- Tens of thousands of jobs are on the line as supply chain financier Greensill Capital teeters on the brink of insolvency
- Greensill has been unable to secure insurance for its lending-derived loans, which are critical in protecting investors
- As a result, Credit Suisse and GAM Holdings withdrew their support, freezing a number of funds at the same time
- Germany’s BaFin has also weighed in, citing an “imminent risk” of over-indebtedness and filing a criminal complaint against Greensill’s Bremen-based subsidiary Greensill Bank
- As such, Greensill will be unable to provide working capital funding for its clients, which puts more than 50,000 jobs at risk, including 7000 in Australia
Tens of thousands of jobs are on the line as supply chain financier Greensill Capital teeters on the brink of insolvency
As one of the world’s largest supply chain financiers, Greensill Capital lends money to large companies, which these companies then use to make early payments to smaller suppliers in exchange for a marginal discount.
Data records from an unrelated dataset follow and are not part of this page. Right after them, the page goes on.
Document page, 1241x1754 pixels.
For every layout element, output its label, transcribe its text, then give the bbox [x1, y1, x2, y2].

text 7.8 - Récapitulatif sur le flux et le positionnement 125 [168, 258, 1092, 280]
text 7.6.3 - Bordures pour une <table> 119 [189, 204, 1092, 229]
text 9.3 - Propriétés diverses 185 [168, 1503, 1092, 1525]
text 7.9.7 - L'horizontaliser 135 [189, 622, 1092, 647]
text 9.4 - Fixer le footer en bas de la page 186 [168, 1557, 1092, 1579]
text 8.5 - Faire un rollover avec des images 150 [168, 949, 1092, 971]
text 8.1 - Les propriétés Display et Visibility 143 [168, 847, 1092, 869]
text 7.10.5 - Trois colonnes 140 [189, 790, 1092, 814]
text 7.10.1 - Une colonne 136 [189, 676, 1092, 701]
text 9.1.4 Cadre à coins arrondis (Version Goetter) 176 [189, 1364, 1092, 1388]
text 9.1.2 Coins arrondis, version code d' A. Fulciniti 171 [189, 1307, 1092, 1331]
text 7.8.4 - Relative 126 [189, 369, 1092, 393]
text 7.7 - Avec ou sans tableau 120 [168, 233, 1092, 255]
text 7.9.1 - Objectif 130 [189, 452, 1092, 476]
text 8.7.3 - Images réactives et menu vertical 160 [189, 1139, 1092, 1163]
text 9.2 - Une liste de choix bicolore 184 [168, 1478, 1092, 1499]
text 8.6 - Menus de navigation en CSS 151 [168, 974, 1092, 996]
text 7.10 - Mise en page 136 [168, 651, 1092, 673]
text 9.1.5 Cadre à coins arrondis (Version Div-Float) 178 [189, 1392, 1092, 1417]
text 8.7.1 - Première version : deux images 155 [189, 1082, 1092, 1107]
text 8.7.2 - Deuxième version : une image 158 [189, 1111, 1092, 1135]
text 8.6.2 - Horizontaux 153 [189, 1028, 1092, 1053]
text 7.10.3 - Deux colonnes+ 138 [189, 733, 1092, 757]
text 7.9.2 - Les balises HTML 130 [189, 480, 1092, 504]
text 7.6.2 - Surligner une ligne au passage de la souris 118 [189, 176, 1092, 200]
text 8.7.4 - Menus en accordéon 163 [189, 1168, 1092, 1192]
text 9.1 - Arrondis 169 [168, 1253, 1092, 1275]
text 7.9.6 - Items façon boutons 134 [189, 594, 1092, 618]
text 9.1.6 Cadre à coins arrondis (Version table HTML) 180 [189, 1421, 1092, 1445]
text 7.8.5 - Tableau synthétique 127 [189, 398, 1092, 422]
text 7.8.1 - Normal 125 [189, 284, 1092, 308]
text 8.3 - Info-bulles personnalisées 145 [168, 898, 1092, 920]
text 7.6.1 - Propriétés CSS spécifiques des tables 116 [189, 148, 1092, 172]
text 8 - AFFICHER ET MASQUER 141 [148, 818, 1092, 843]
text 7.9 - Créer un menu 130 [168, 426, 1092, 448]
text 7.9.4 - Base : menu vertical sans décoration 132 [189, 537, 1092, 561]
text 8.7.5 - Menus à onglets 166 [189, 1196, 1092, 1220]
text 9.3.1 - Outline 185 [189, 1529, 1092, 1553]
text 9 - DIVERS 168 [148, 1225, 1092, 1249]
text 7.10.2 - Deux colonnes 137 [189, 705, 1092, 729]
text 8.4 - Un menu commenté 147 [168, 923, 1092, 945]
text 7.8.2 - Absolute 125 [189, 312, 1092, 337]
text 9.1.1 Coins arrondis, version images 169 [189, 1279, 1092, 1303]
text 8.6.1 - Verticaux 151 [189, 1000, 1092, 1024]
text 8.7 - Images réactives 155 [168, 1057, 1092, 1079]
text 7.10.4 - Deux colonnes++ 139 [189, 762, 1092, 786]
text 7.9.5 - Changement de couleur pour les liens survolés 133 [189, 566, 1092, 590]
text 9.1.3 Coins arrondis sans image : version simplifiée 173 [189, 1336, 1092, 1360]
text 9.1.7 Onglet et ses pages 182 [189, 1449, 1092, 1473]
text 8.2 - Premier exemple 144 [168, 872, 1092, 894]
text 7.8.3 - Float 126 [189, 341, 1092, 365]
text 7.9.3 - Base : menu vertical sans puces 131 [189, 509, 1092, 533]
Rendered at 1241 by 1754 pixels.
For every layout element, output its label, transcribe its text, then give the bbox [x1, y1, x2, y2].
Greensill then pockets some of the discount and packages the loans into short-term bonds for sale through investor funds, using the higher credit rating of the big customer.
But for months — at least eight — Greensill has struggled to renew critical insurance cover on these loans, and remarkably only sought legal advice about the issue this week.
Greensill went to NSW’s Supreme Court on Monday, seeking an injunction that would extend its insurance coverage past the expiry date of March 1. The request was denied, and Greensill will return to court today to appeal the ruling.
This insurance is crucial in ensuring that investors holding Greensill’s debt packages would be paid out in the event that one of the underlying customers defaulted on a payment.
The lapsing of these policies drove Greensill’s day-to-day lender, Credit Suisse, to freeze four funds that contained securities put together by the Australian-owned company.
Swiss asset manager GAM Holding, Greensill’s other major source of funding, also pulled the plug this week.
The decision by Credit Suisse has pushed Greensill to the edge of insolvency, and the firm is now scrambling to sell off large parts of its business to U.S.-based private equity firm Apollo Global Management in a deal estimated at around $128 million.
Since supply chain finance is not counted as debt, many analysts and regulators are worried that it could conceal the true position of some companies.
Germany’s Federal Financial Supervisory Authority — “BaFin” — has now also weighed in, citing an “imminent risk” of over-indebtedness and filing a criminal complaint against the management of Greensill Bank for alleged balance sheet manipulation.
What all of this means is that Greensill will be unable to provide working capital funding for its clients, which include Telstra, Vodafone in the UK, Australian construction giant CIMIC and the U.K.’s National Health Service.
“In the absence of that funding, some of Greensill’s clients are likely to become insolvent, defaulting on their existing facilities,” said barrister Ruth Higgins SC, who presented the case in court.
“That, in turn, may trigger further adverse consequences on third parties, including the employees of Greensill’s clients.”
Higgins argued that, as such, more than 50,000 jobs would be put at risk, including 7000 in Australia.